Konzertbericht
Los Campesinos!

Bei einer Band, die immerhin acht Mitglieder hat, ist es nicht leicht, die herausragendste Eigenschaft der einzelnen Bandmitglieder in einem Satz zusammenzufassen. Daher ist es verziehen, wenn sich Kim und Ellen Campesinos!, die wir vor dem Gig der Band im Molotow trafen, dabei manchmal etwas schwer tun: „Ich bin......die Bass-Spielerin“, lacht Kim. „Und Ollie ist der, der sich immer nackt macht.“
Vielleicht hat sich ja Letzteres entweder zu viel oder zu wenig herumgesprochen, denn der Hamburger Club ist nur knapp zur Hälfte gefüllt – was natürlich aber auch am Datum gelegen haben kann, denn am St. Patrick's Day legt sich so mancher vielleicht lieber unter den Zapfhahn eines Guinness-Fasses, als zu den Los Campesinos! zu tanzen. Immerhin wurde auch innerhalb der Band ein passender grüner Hut erworben, erzählt Ellen: „Jeder hat ja auch irgendwo irisches Blut.“
Aber zurück zum Auftritt: An geringen Zuschauerzahlen leidet ja auch die Vorband, und so sind es dann nur wenige, die dem Auftritt von Copy Haho beiwohnen und noch weniger, die dieser zu interessieren scheint.
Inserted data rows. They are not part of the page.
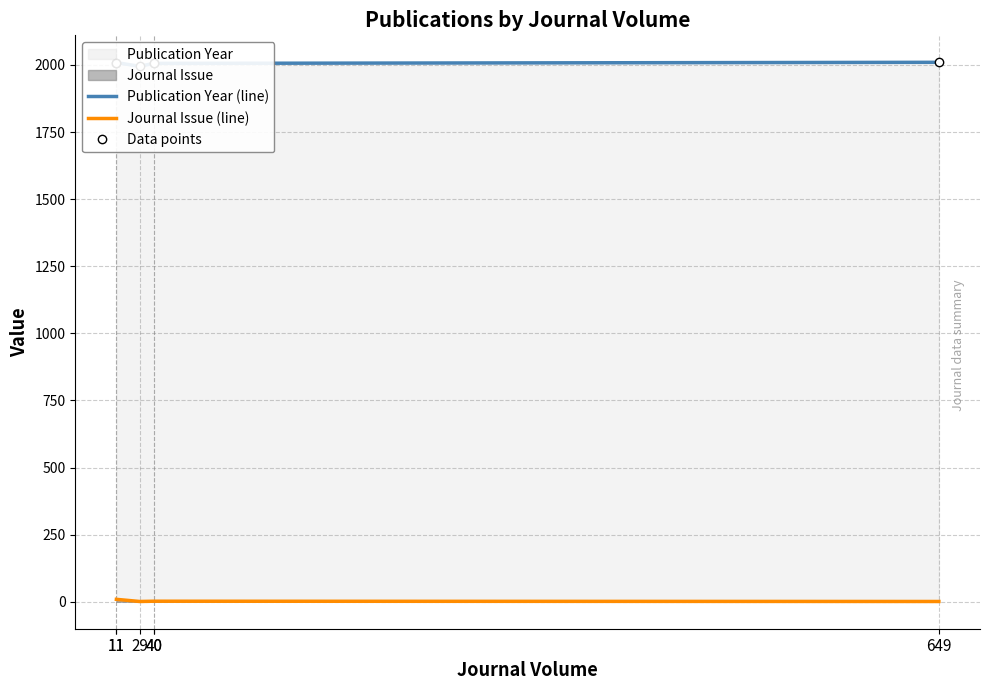

Rank the series by their maximum value, from lowest to highest.

Journal Issue (line), Publication Year (line), Data points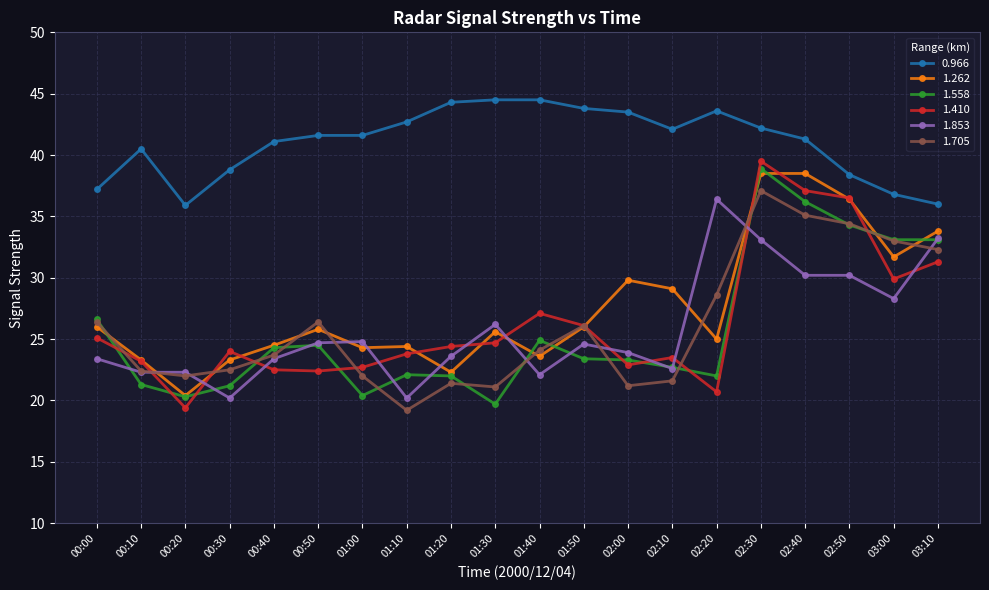

What is the value of the 1.558 point at the 17th from the left?

36.2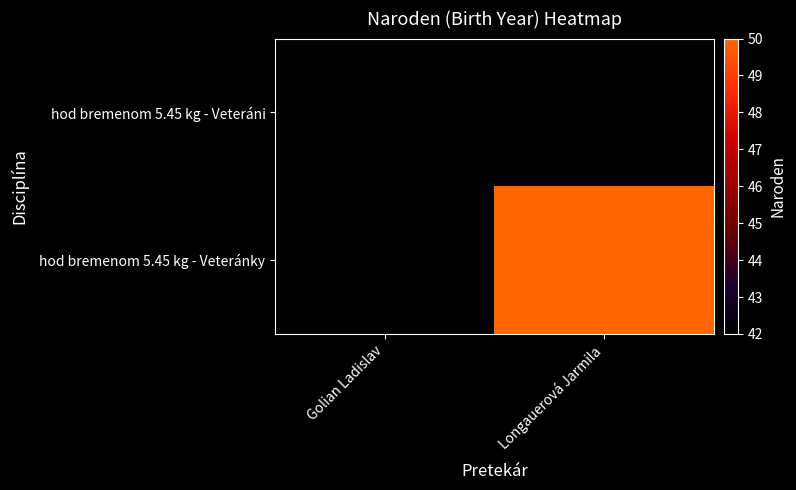

List the series in order of their peak value, lowest first.

hod bremenom 5.45 kg - Veteráni, hod bremenom 5.45 kg - Veteránky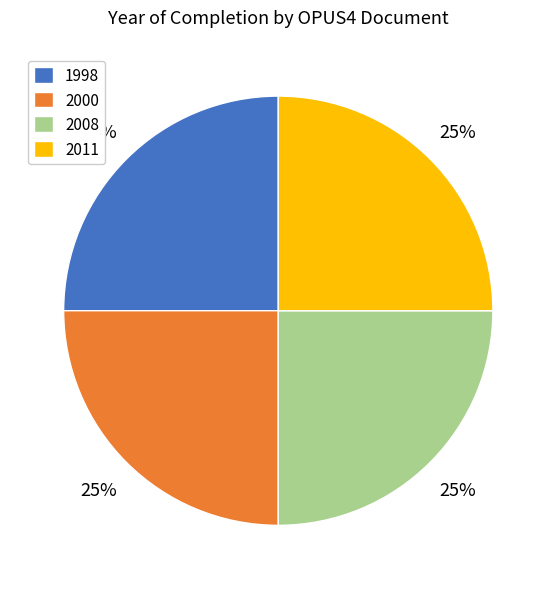

What percentage is the 2008 slice, to the nearest percent?

25%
Eigentlich ungerechtfertigt, denn eine Band, der die Presse Ähnlichkeiten zu Pavement zuschreiben kann, ohne sich lächerlich zu machen, und die dazu noch hin und wieder einen kleinen Hit wie „Wrong Direction“ aus dem Ärmel schütteln kann, der darf man zumindest ein Weilchen seine Aufmerksamkeit schenken.
Aber wer weiß denn, wieviel das (größtenteils) U-18-Publikum überhaupt noch mit Pavement anfangen könnte? Oder, viel interessanter: Was es mit „Romance Is Boring“ anfangen würde, das zwar immer noch eine bunte Sammlung kleiner Indie-Pop-Songs, aber zunehmend ernster und weniger quirlig als noch „Hold On Now, Youngster...“ und „We Are Beautiful, We Are Doomed“ ist. Keine willkürliche Entwicklung: „Man wird mit den Jahren eben reifer und manchmal auch verbitterter“, erklärt Sängerin und Keyboarderin Kim, die der Band erst letztes Jahr beitrat. Ob es dennoch irgendein Element gäbe, ohne das Los Campesinos! nicht Los Campesinos! wären? „Wenn wir uns darüber jemals Gedanken gemacht hätten, würde wahrscheinlich auf jedem unserer Lieder ein Glockenspiel sein müssen.“
Ob es an mangelnden Glockenspielorgien liegt, ist unbekannt, aber neue Stücke werden heute eher verhalten aufgenommen, zum recht früh eingestreuten „Death To Los Campesinos!“ vom Debütalbum bewegt sich die Meute zum ersten Mal so wirklich, nur um später bei „A Heat Rash in the Shape of the Show Me State; or, Letters from Me to Charlotte“ oder anderen neuen Tracks den Stock zurück in den Popo zu stecken. Und a propos – warum die Band immer noch so unnormal lange Liedtitel bräuchte? „Gareth ist nun einmal ein Künstler und hat keine Lust, seine Texte auf zwei Wörter runterzubrechen“, so Ellen. „Und als Bonus gefällt es ihm, die Journalisten zu ärgern, die die Titel immer abtippen müssen.“
Grund genug für einen beleidigten Verriss wäre dieses Geständnis, wenn die Band nicht ansonsten so sympathisch rüberkommen würde: Sänger Gareth lässt sich seine Ansagen und Danksagungen nicht nehmen, obwohl seine Stimme nach der langen Tour schon wie die Darth Vaders klingt, die erst letztes Jahr in die Band gekommene Kim macht ihren Job an Mikro und Keyboard super und eine Band, die gegen Ende des Sets Songs wie „You! Me! Dancing!“ und „Sweet Dreams, Sweet Cheeks“ raushaut, muss man eigentlich sowieso liebhaben. Obwohl Ollie sich diesmal nicht nackt gemacht hat. Oder auch deswegen?